Clinical trials of AstraZeneca-Oxford COVID-19 vaccine candidate resumes in UK

Henrietta Strickland
September 15, 2020

The drugmaker and its partner, the University of Oxford, restarted the United Kingdom trial of the vaccine on Saturday after it was halted on September 6.

"On 6 September, the standard review process triggered a voluntary pause to vaccination across all global trials to allow review of safety data by independent committees, and worldwide regulators", the company said, adding, "The UK committee has concluded its investigations and recommended to the MHRA that trials in the UK are safe to resume".

Brazil has the third worst coronavirus outbreak after the United States and India and has become a sought-out testing ground for COVID-19 vaccines under development in Britain, China and Russian Federation.

Health Secretary Matt Hancock welcomed the restart.

It is one of nine now in Phase 3 trials.

It is standard procedure to pause clinical trials when abnormal conditions appear. "So it's unfortunate that it happened".

After the pause, AstraZeneca had said it remained hopeful that the vaccine could still be available "by the end of this year, early next year". Volunteers from some of the worst affected countries - Britain, Brazil, South Africa and the US - are taking part in the trial.

The Briton who suffered the potentially risky side effects is expected to recover, but Oxford University says it "cannot disclose medical information about the illness for reasons of participant confidentiality".

Together with the AstraZeneca vaccine, it is on the list of WHO-monitored list of candidate vaccines on a quest to get approved for industrial production once they complete all three required phases of clinical trials.

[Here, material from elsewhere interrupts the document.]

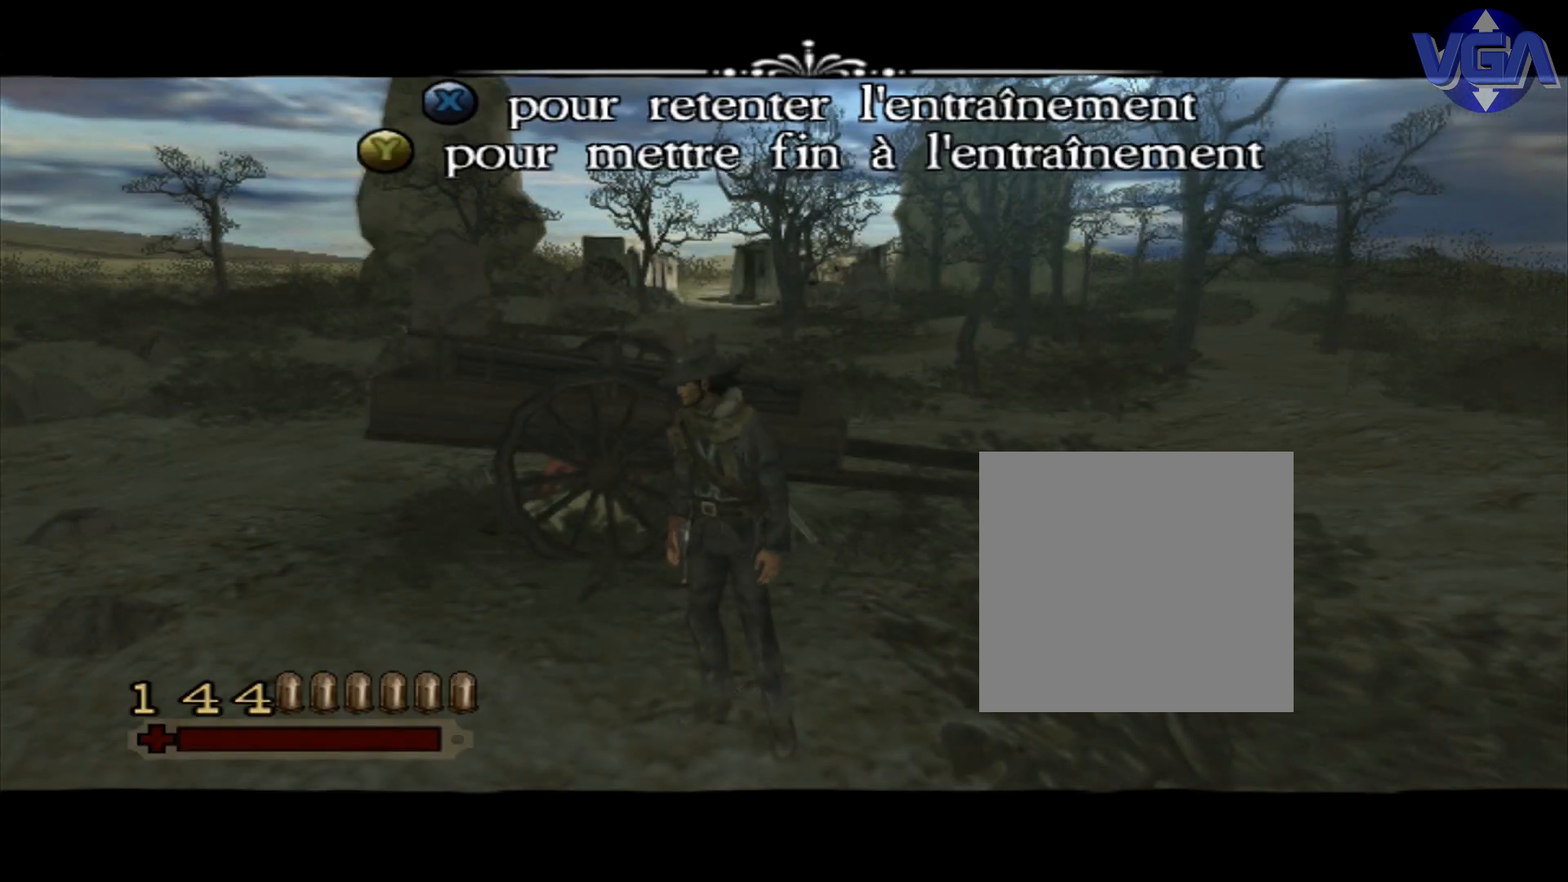
{"buttons": ["X", "Y"], "left_stick": "center", "right_stick": "center", "events": []}
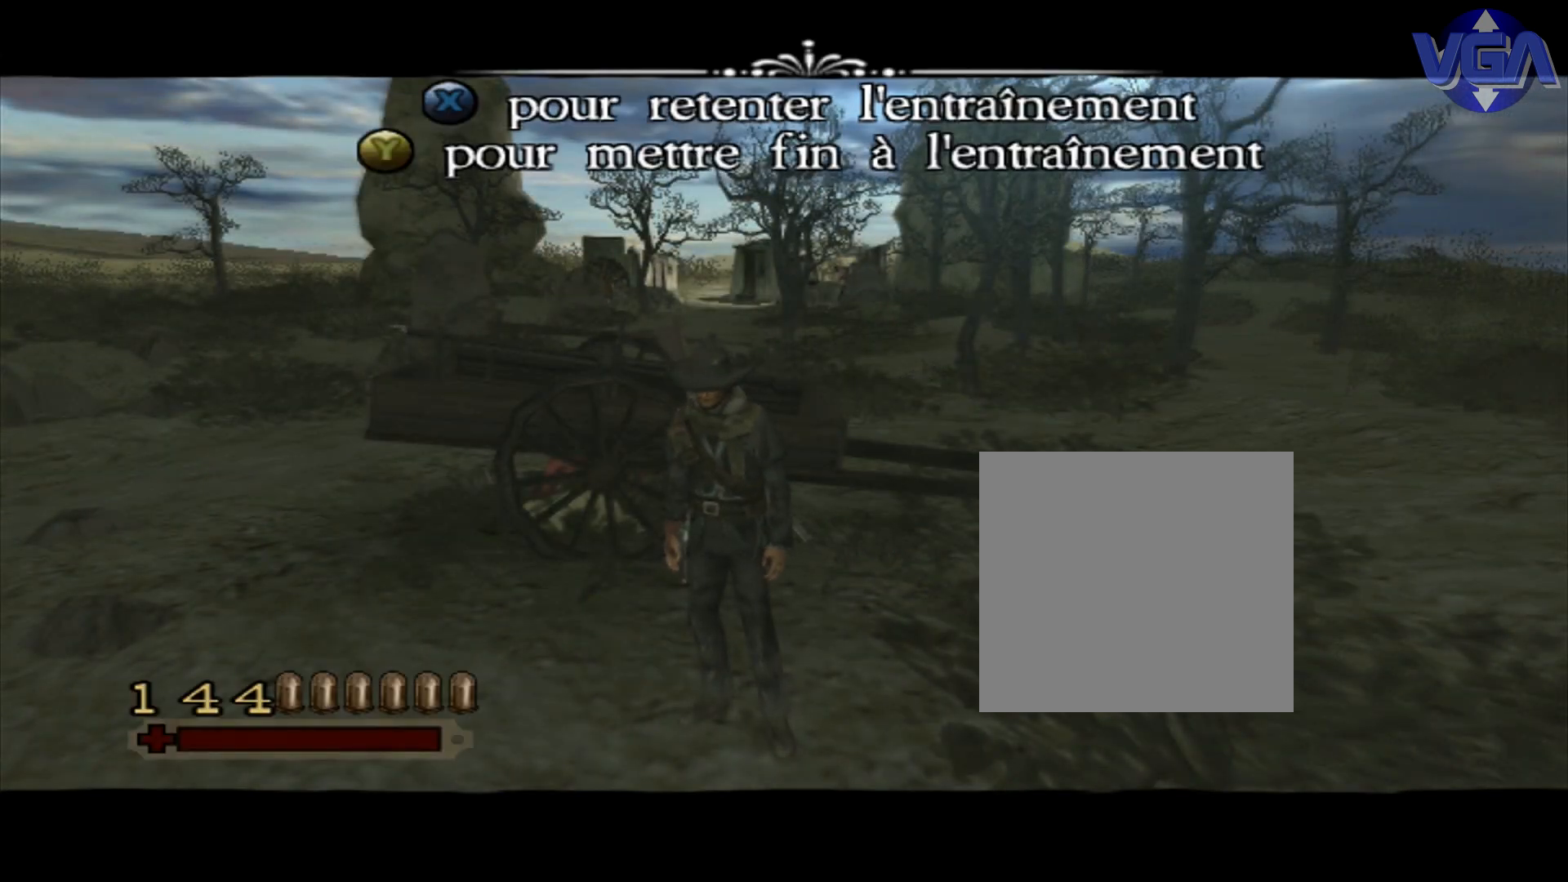
{"buttons": ["X", "Y"], "left_stick": "center", "right_stick": "center", "events": []}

It is not known if the disease is directly related to the AstraZeneca vaccine, the NYT said.

Around 18,000 participants have had AZD1222 as part of the trial, AZ said. The Oxford-AstraZeneca vaccine has been named Covishield in India.

The chief executive of the world's largest manufacturer of vaccines, Adar Poonawalla, has said dampened the hopes of a COVID-19 vaccine by year-end in an interview with the Financial Times. But the company said it will continue to work with health authorities across the world so that other clinical trials can resume.

Italy's health minister, Roberto Speranza, welcomed the resumption of the vaccine trial, but warned that prudence was still necessary.

Britain has secured access to up to 190 million doses of a potential coronavirus vaccine from Valneva in deal worth as much as 1.37 billion euros, the French-Austrian vaccine firm said Monday.